What we thought:
With an epic sweep following one family over half a century, through loss, adventure, success and love, this is a story of adaptation. From the latter half of the last millennium to the modern day, Korkeakivi’s characters mature, rebel and learn to accept themselves and each other against the backdrop of unprecedented social change.
The Gannon family are thrown into uncharted waters when patriarch Michael dies suddenly at the age of forty-three. Identities and personalities thus far fixed need to realign and shift to fill the gaps.
Told largely through the eyes of Michael’s widow, Barbara, and her son Francis, their individual experiences are varied and character-forming, and vividly real. Francis’s sailing adventure in the Hebrides will stay with me a long time.
Woodstock and freedom; Vietnam and death; AIDS and counterculture; this is an evocative yet concise American novel of self-discovery in which successive generations try to define themselves and their notions of home.
No character escapes the shadow of war and its repercussions. Nor does anyone manage to disentangle themselves entirely from the family web.

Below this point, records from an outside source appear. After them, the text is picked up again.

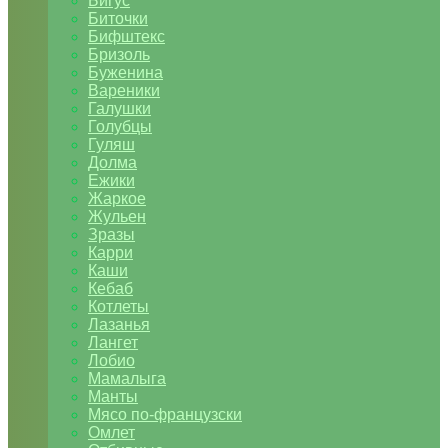
Бигус
Биточки
Бифштекс
Бризоль
Буженина
Вареники
Галушки
Голубцы
Гуляш
Долма
Ежики
Жаркое
Жульен
Зразы
Карри
Каши
Кебаб
Котлеты
Лазанья
Лангет
Лобио
Мамалыга
Манты
Мясо по-французски
Омлет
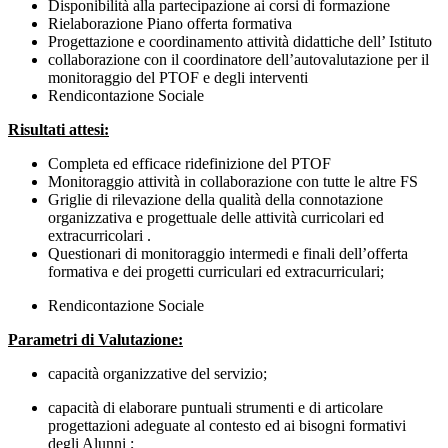
Disponibilità alla partecipazione ai corsi di formazione
Rielaborazione Piano offerta formativa
Progettazione e coordinamento attività didattiche dell’ Istituto
collaborazione con il coordinatore dell’autovalutazione per il
monitoraggio del PTOF e degli interventi
Rendicontazione Sociale
Risultati attesi:
Completa ed efficace ridefinizione del PTOF
Monitoraggio attività in collaborazione con tutte le altre FS
Griglie di rilevazione della qualità della connotazione
organizzativa e progettuale delle attività curricolari ed
extracurricolari .
Questionari di monitoraggio intermedi e finali dell’offerta
formativa e dei progetti curriculari ed extracurriculari;
Rendicontazione Sociale
Parametri di Valutazione:
capacità organizzative del servizio;
capacità di elaborare puntuali strumenti e di articolare
progettazioni adeguate al contesto ed ai bisogni formativi
degli Alunni ;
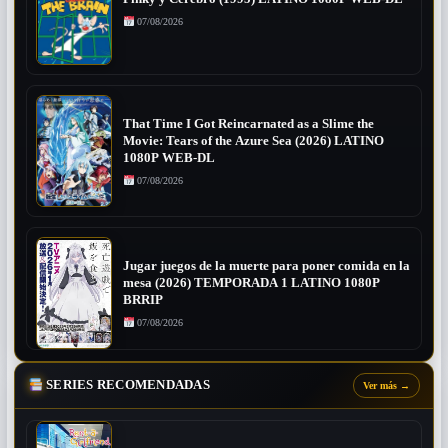
07/08/2026
That Time I Got Reincarnated as a Slime the
Movie: Tears of the Azure Sea (2026) LATINO
1080P WEB-DL
07/08/2026
Jugar juegos de la muerte para poner comida en la
mesa (2026) TEMPORADA 1 LATINO 1080P
BRRIP
07/08/2026
SERIES RECOMENDADAS
Ver más
→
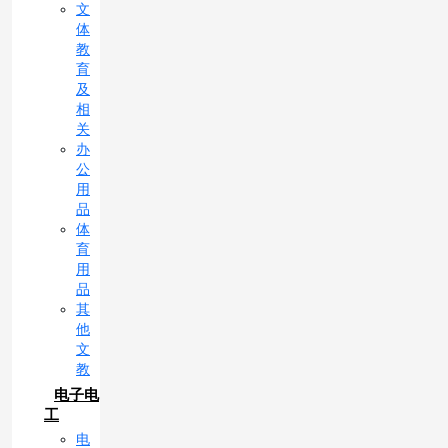
文
体
教
育
及
相
关
办
公
用
品
体
育
用
品
其
他
文
教
电子电
工
电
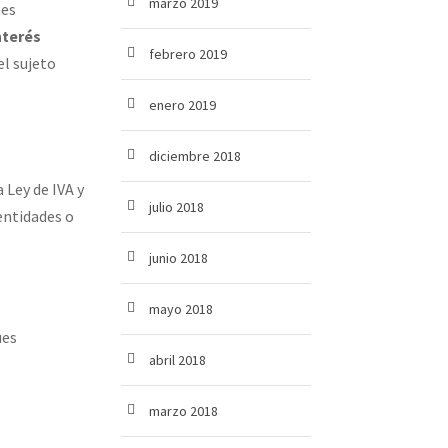
marzo 2019
nes
nterés
febrero 2019
el sujeto
enero 2019
diciembre 2018
 Ley de IVA y
julio 2018
entidades o
junio 2018
mayo 2018
ues
abril 2018
marzo 2018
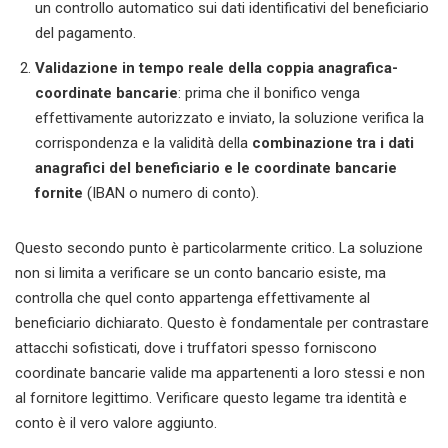
un controllo automatico sui dati identificativi del beneficiario
del pagamento.
Validazione in tempo reale della coppia anagrafica-
coordinate bancarie
: prima che il bonifico venga
effettivamente autorizzato e inviato, la soluzione verifica la
corrispondenza e la validità della
combinazione tra i dati
anagrafici del beneficiario e le coordinate bancarie
fornite
(IBAN o numero di conto).
Questo secondo punto è particolarmente critico. La soluzione
non si limita a verificare se un conto bancario esiste, ma
controlla che quel conto appartenga effettivamente al
beneficiario dichiarato. Questo è fondamentale per contrastare
attacchi sofisticati, dove i truffatori spesso forniscono
coordinate bancarie valide ma appartenenti a loro stessi e non
al fornitore legittimo. Verificare questo legame tra identità e
conto è il vero valore aggiunto.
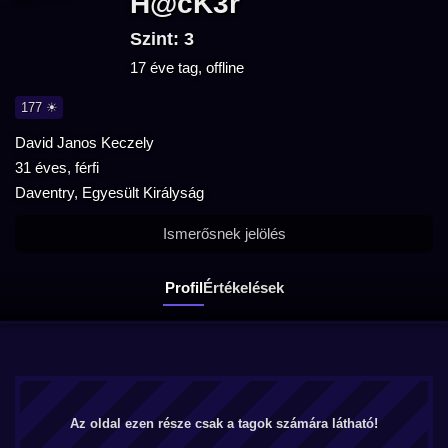
H@cK3r
Szint: 3
17 éve tag, offline
177 ☀
David Janos Keczely
31 éves, férfi
Daventry, Egyesült Királyság
Ismerősnek jelölés
Profil
Értékelések
Az oldal ezen része csak a tagok számára látható!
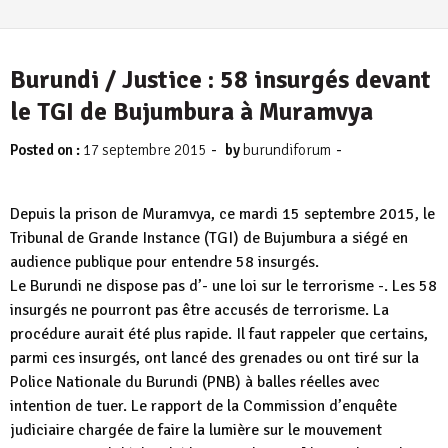
Burundi / Justice : 58 insurgés devant
le TGI de Bujumbura à Muramvya
-
-
Posted on :
17 septembre 2015
by
burundiforum
Depuis la prison de Muramvya, ce mardi 15 septembre 2015, le
Tribunal de Grande Instance (TGI) de Bujumbura a siégé en
audience publique pour entendre 58 insurgés.
Le Burundi ne dispose pas d’- une loi sur le terrorisme -. Les 58
insurgés ne pourront pas être accusés de terrorisme. La
procédure aurait été plus rapide. Il faut rappeler que certains,
parmi ces insurgés, ont lancé des grenades ou ont tiré sur la
Police Nationale du Burundi (PNB) à balles réelles avec
intention de tuer. Le rapport de la Commission d’enquête
judiciaire chargée de faire la lumière sur le mouvement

A wonderfully sensory journey through the last fifty years, this book feels like looking at old family video footage while privy to its secrets. Hugely readable and somehow ominous in the light of current events.
You’ll enjoy this if you liked: The House of the Spirits by Isabel Allende, Spilt Milk by Amanda Hodgkinson or The Corrections by Jonathan Franzen
Avoid if you don’t like: Changing narrators, a broad canvas, time jumps
Ideal accompaniments: Pancakes with maple syrup and bacon, a cold beer and The Joni Mitchell Tribute Album.